(Estratto):
+-------+

- Titolo originale: もののけ姫 (Mononoke Hime)
- Anno: 1997
- Durata: 134 minuti
- Regia, soggetto e sceneggiatura di Hayao Miyazaki
- Casa di Produzione: Studio Ghibli
Voto: 10
Trama
Ashitaka, il ragazzo protagonista, è a capo di un piccolo villaggio e viene infettato da un maleficio che prima affliggeva il demone cinghiale da lui ucciso per salvare la propria gente.
Sarà proprio per trovare una cura che Ashitaka deciderà di mettersi in viaggio, durante il quale incontrerà Jiko, un monaco errante che gli racconta della presenza di uno spirito della foresta in grado di curarlo.
Il suo viaggio proseguirà verso ovest, fino a che non raggiungerà Tataraba, la Città del ferro governata dalla Signora Eboshi, una donna forte, poco rispettosa delle tradizioni e delle divinità, la cui principale rivale è Sam, o la principessa degli spiriti, da cui deriva il titolo del lungometraggio, cresciuta dalla divinità-lupa Moro.
L'intera storia, arricchita dal sentimento che Ashitaka arriva a provare per Sam, vede il continuo rapportarsi e scontrarsi di tradizione e progresso, natura e tecnologia, spiritualismo e materialismo, e se i primi risultano essere i valori legati allo Shintō, religione autoctona giapponese, gli altri sono inevitabilmente parte della storia umana.
Considerazioni
Un primo elemento molto interessante è quello della malattia associata alla modernizzazione – il demone cinghiale che compare all'inizio è stato infettato da un colpo d’arma da fuoco –, che ci mostra come il contatto con l’Occidente sia stato percepito negativamente e riporta proprio al periodo storico-politico durante il quale è stato ambientato il lungometraggio, l'epoca Muromachi (1336-1573), alla quale risale il primo contatto con gli occidentali avvenuto nel 1543.
Di conseguenza, il viaggio verso ovest intrapreso dal protagonista non è casuale: l’Occidente è simbolo di modernizzazione e si riconosce nella Città del ferro e nella figura della Signora Eboshi, ma va ricordato che è anche la direzione in cui si trova il Paradiso di Amida, il Buddha maggiormente venerato in Giappone, il cui culto è stato fuso con molti aspetti appartenenti al credo autoctono. Questa fusione risulta visibile anche nella scelta della divinità shintoista che viene descritta nel lungometraggio, il dio con il volto simile a una maschera e il corpo di un cervo: animale simbolico della credenza autoctona che aumentò il suo valore e servì anche da collegamento con il credo buddhista.
Dettaglio
Guido Tavassi in Storia dell’animazione giapponese lo ha definito «il testamento filosofico di Hayao Miyazaki» e la trovo una definizione azzeccata: questo lungometraggio realizzato unendo tecniche digitali e animazione tradizionale, fu campione di incassi e ottenne il premio Animation Grand Prize, oltre a essere dichiarato il miglior film di quell’anno all’Animēshon Kōbe, evento creato nel 1996 per promuovere anime e altri prodotti a carattere mediatico.

+-------+

Estrai senza alcuna modifica, dalla scheda su Mononoke Hime, il passo che si apre con le parole contenenti "- Anno: 1997" e si chiude con "dalla divinità-lupa Moro.".

(Dati registrati):
+-------+

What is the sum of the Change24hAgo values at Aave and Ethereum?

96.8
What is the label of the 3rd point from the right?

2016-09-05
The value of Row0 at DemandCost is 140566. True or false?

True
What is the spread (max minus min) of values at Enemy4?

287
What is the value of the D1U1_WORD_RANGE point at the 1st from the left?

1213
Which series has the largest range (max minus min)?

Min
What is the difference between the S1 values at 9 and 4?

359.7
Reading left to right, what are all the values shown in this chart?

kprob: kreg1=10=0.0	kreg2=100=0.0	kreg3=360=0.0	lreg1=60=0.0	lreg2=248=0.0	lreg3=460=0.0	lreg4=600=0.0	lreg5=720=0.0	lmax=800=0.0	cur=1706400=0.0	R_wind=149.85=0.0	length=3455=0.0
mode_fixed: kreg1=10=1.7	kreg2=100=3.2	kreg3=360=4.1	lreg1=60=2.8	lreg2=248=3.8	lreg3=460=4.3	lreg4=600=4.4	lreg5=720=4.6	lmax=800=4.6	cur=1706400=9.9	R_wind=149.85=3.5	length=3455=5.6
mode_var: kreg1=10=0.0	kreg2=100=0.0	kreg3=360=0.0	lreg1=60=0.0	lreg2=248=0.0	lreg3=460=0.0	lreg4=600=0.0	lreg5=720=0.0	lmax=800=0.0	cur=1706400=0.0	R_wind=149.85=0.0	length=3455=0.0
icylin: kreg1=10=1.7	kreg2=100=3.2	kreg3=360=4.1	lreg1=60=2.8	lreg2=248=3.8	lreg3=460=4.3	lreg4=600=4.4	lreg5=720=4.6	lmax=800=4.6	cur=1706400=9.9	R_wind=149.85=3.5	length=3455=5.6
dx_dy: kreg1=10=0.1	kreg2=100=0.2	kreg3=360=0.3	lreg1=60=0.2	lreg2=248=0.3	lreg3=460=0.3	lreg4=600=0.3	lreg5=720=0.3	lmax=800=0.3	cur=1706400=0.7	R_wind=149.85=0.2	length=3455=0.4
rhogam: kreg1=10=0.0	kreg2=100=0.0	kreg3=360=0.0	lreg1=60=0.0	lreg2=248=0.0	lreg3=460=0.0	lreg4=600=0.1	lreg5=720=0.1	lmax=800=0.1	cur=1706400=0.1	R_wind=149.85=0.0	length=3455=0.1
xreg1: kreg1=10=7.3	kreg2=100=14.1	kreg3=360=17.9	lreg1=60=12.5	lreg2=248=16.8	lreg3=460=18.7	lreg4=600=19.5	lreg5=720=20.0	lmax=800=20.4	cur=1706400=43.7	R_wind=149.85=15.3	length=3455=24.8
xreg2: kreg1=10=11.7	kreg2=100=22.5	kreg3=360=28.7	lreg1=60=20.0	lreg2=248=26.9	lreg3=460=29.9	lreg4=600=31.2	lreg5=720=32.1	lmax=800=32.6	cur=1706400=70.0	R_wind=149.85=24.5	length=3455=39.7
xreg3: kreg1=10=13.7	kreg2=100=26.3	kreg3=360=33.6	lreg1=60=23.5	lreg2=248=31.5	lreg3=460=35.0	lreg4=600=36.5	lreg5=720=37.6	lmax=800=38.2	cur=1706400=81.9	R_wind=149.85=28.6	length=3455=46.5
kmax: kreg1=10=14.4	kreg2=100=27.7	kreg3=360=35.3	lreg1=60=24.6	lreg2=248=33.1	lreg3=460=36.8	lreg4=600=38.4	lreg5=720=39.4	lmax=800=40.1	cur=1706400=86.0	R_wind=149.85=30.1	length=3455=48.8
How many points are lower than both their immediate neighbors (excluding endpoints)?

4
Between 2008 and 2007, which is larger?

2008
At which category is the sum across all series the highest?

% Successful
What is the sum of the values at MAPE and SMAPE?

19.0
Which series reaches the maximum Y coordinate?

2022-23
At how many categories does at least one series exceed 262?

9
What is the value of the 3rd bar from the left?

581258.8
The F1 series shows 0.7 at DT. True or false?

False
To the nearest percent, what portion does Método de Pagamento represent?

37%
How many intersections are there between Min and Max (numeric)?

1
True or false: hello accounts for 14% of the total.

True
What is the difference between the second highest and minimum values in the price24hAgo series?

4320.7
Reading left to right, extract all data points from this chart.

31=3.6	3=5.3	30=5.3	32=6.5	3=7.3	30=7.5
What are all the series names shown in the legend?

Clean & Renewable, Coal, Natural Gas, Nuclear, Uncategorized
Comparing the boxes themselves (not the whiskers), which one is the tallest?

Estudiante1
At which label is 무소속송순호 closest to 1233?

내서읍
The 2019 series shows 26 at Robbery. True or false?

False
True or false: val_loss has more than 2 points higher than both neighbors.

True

+-------+

(Risultato):
- Anno: 1997
- Durata: 134 minuti
- Regia, soggetto e sceneggiatura di Hayao Miyazaki
- Casa di Produzione: Studio Ghibli
Voto: 10
Trama
Ashitaka, il ragazzo protagonista, è a capo di un piccolo villaggio e viene infettato da un maleficio che prima affliggeva il demone cinghiale da lui ucciso per salvare la propria gente.
Sarà proprio per trovare una cura che Ashitaka deciderà di mettersi in viaggio, durante il quale incontrerà Jiko, un monaco errante che gli racconta della presenza di uno spirito della foresta in grado di curarlo.
Il suo viaggio proseguirà verso ovest, fino a che non raggiungerà Tataraba, la Città del ferro governata dalla Signora Eboshi, una donna forte, poco rispettosa delle tradizioni e delle divinità, la cui principale rivale è Sam, o la principessa degli spiriti, da cui deriva il titolo del lungometraggio, cresciuta dalla divinità-lupa Moro.